At universities like Auburn or Seton Hall, officials argue that internships for credit require substantial resources: faculty members help arrange the internships, communicate with students and their supervisors, grade assignments related to the work, and lead classroom discussions that take place alongside the work.
“I haven’t seen any institutions that don’t require students to pay if they are receiving credit,” said Gregory Weight, president of the Washington Internship Institute.
Most of the time, those colleges understand that they need to provide support during the internship, he added. That means helping students find an internship, ensuring they’re prepared to have a positive experience and making sure the internship aligns with their professional interests.
At Seton Hall, the university’s role depends on the program. Often, faculty members need to approve internships, speak with supervisors and grade reflection papers.
“There are a lot of features to internships that I don’t think that students often see,” said Joan Guetti, Seton Hall senior associate provost.
In Seton Hall’s diplomacy program, students can choose to opt out of the internship requirement and take another course instead. Officials say the curriculum was designed to maximize flexibility: rather than adding an additional requirement, the program built the internship into the existing credit requirement. Many students complete the internship during the year, at no additional cost.
“There’s frustration every time you need to pay for something that is difficult to explain,” said Andrea Bartoli, dean of Seton Hall’s School of Diplomacy. “But in this case it’s actually quite clear. It is part of the educational experience.”
A Class or a Job?
In many ways, the dispute over the cost represents contradictory ideas of what an internship should be: How much of an unpaid internship is educational, and how much is real work?
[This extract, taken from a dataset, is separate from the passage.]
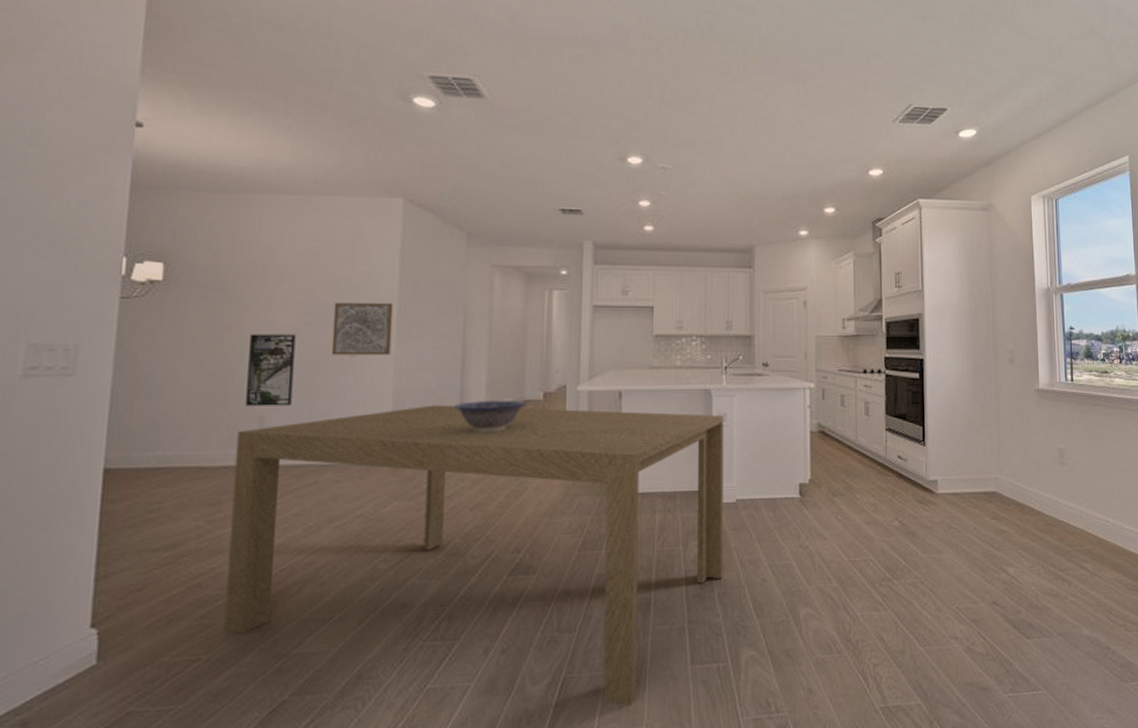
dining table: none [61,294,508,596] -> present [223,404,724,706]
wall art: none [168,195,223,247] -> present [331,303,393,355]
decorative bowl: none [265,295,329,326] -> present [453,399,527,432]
“We don’t consider them jobs,” Guetti said. “They’re really a class.”
For officials like Guetti, these are internships that are complemented and sustained by academic course work -- internships that, at their core, are learning experiences.
“If you see this as work that is strictly to gain professional experience so you can get a job,” Weight said, “I think the best kind of internships are not like that.”
Others say that idea is outdated and more relevant to the working economy from a couple of decades ago.
“It reflects an older idea of what an internship is,” author Perlin said. “Schools are still treating it as if it’s a service that they're providing.”
He explained that when colleges first started pushing internships, they treated them as purely educational experiences. But now internships are a way for young people to get a leg up in the working world, and students who complete them do real work. Even so, many colleges still consider the world of internships part of their turf.
And students don’t always feel the support their institutions boast. Siegel and Schaller said they are required to submit four short journal entries -- about 200-500 words each -- and attend a class for students to discuss their work. (Siegel, however, never attended the class. It met on the same day as his internship.)
Perlin recognizes that different colleges provide different levels of support, and in some cases, he sees how a fee could be justified. But more often than not, students are paying thousands -- much more than what he would call a reasonable fee. And in those cases, providing course credit doesn’t make an unpaid internship more ethical.
For some students, the fees are real barriers: many unpaid internships require students to get course credit, and students who can’t afford the tuition may have to turn down those opportunities.
At Seton Hall, Bartoli said he encourages students to intern during the year, when they won’t face an additional fee. And to support low-income students who want to intern during the summer, the School of Diplomacy raises scholarship funding.
But for Perlin, determining the ethics of unpaid internships is simple: “If they're doing work,” he said, “they should be getting paid.”